Client/Patient Rights
We are your partners in your health care. Your participation in decisions about your health care and your willingness to communicate with CHWB professionals helps us to provide you with appropriate and effective services.
You have a right:
- To be treated with dignity, respect, and consideration.
- To be treated with respect regarding your cultural beliefs and traditions concerning illness, wellness, and treatment.
- To receive service that is dedicated to understanding your needs as an individual, with a unique identity.
- To receive all indicated treatment, valuing differences in race, religion, gender identity, sexual orientation, age, national or ethnic origin, disability, and other status protected by law.
- To have a safe, secure, clean, and accessible environment.
- To have privacy in verbal and written communication, counseling, testing, examination, and treatment.
- To have your medical and counseling records maintained in a confidential manner.
- We will release your records to third parties only with your written permission and/or a valid subpoena or court order, or as otherwise permitted by law.
- Information will not be released to family without your permission.
- You may review and receive copies of your health records unless there is a legally supportable basis for not doing so.
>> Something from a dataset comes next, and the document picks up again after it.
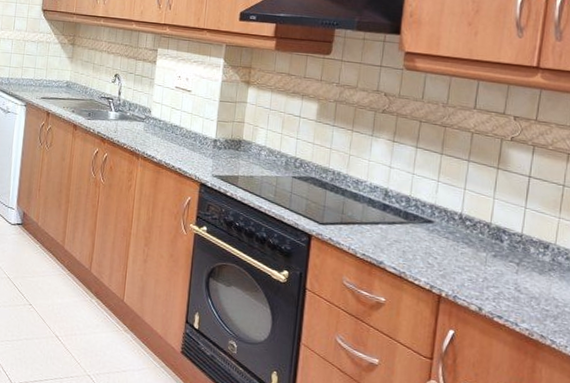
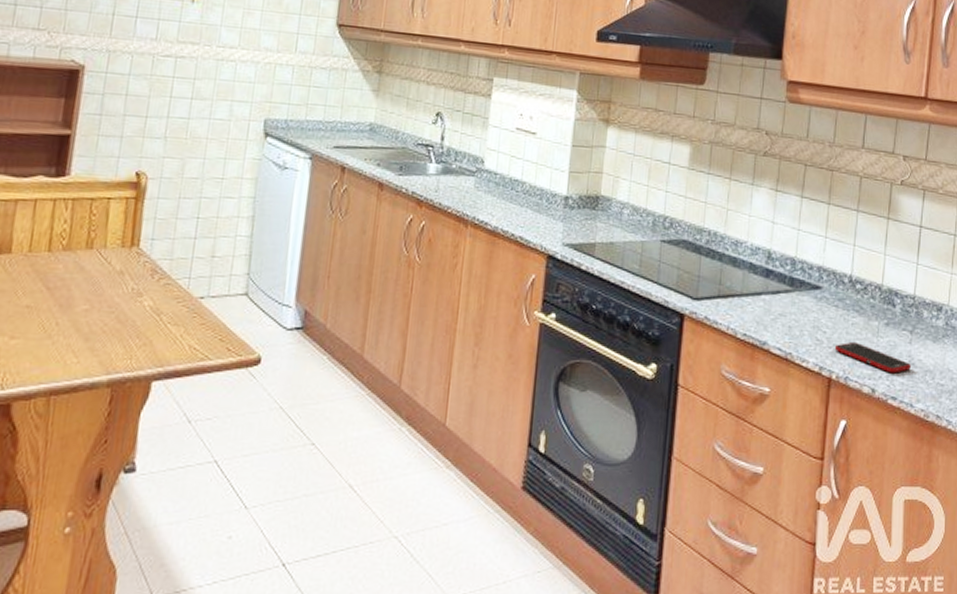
cell phone: none [444,267,517,297] -> present [834,341,911,374]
- To review your health records with a health care provider.
- To know the name and role of your health care clinician/counselor.
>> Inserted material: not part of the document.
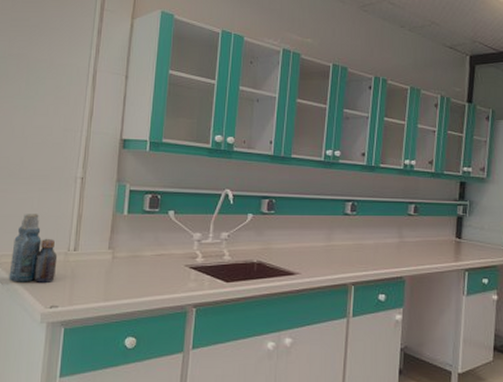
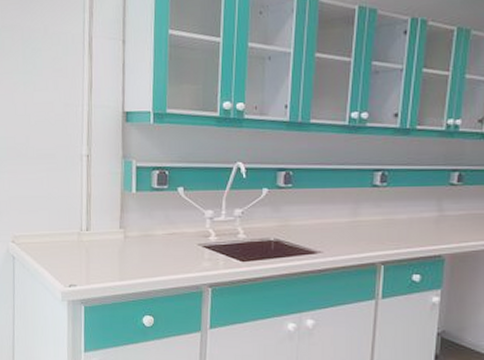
bottle: present [8,214,58,282] -> none [28,194,72,262]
- To select and to change clinician or counselor within the Center for Health and Wellbeing.
- To receive a second opinion from another Center for Health and Wellbeing clinician/counselor.
- To participate in decisions about your health care. To be given, to the degree known, the positive and negative facts concerning your diagnosis, treatment, and predicted outcome.
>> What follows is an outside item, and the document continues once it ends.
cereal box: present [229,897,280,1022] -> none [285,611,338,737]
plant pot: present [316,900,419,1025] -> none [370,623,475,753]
- To understand WHY we ask you for certain information and to understand HOW tests and procedures will be conducted.
- To refuse any tests, procedures, or treatment that you do not understand or do not want without fear of being penalized by your clinician.
- To be told about the likely outcomes should you refuse a test, procedure, or treatment, or what may happen if you don’t follow your clinician’s recommendations.
- To expect reasonable continuity of care; this includes information regarding the times that clinicians are available for appointments.
- To grant or deny permission for anyone not directly involved in your care to be present at discussions, consultations, examinations, or during treatment.
- To consent or refuse to participate in any research affecting your care. To consent or refuse health inters as your care clinician/counselor.
- To receive information regarding the scope and availability of services and fees for service.
- To examine your medical bill and have it explained to you, regardless of who is responsible for payment.
- To have medical information released to a person (designated by you or to a legally authorized person) if concern for your physical or mental health makes it inadvisable to provide it to you directly.
- To express your wishes concerning future care: You have the right to choose a person to make medical decisions for you if you are unable to do so and to express your choices about your future care. These choices may be expressed in such documents as a power of attorney for health care decisions, advanced directive (health care proxy), or living will. You should inform your family and your clinician of your wishes and give them any documents which describe your wishes concerning future care.
- To communicate to the Center for Health and Wellbeing any grievance or suggestion about the care or services received.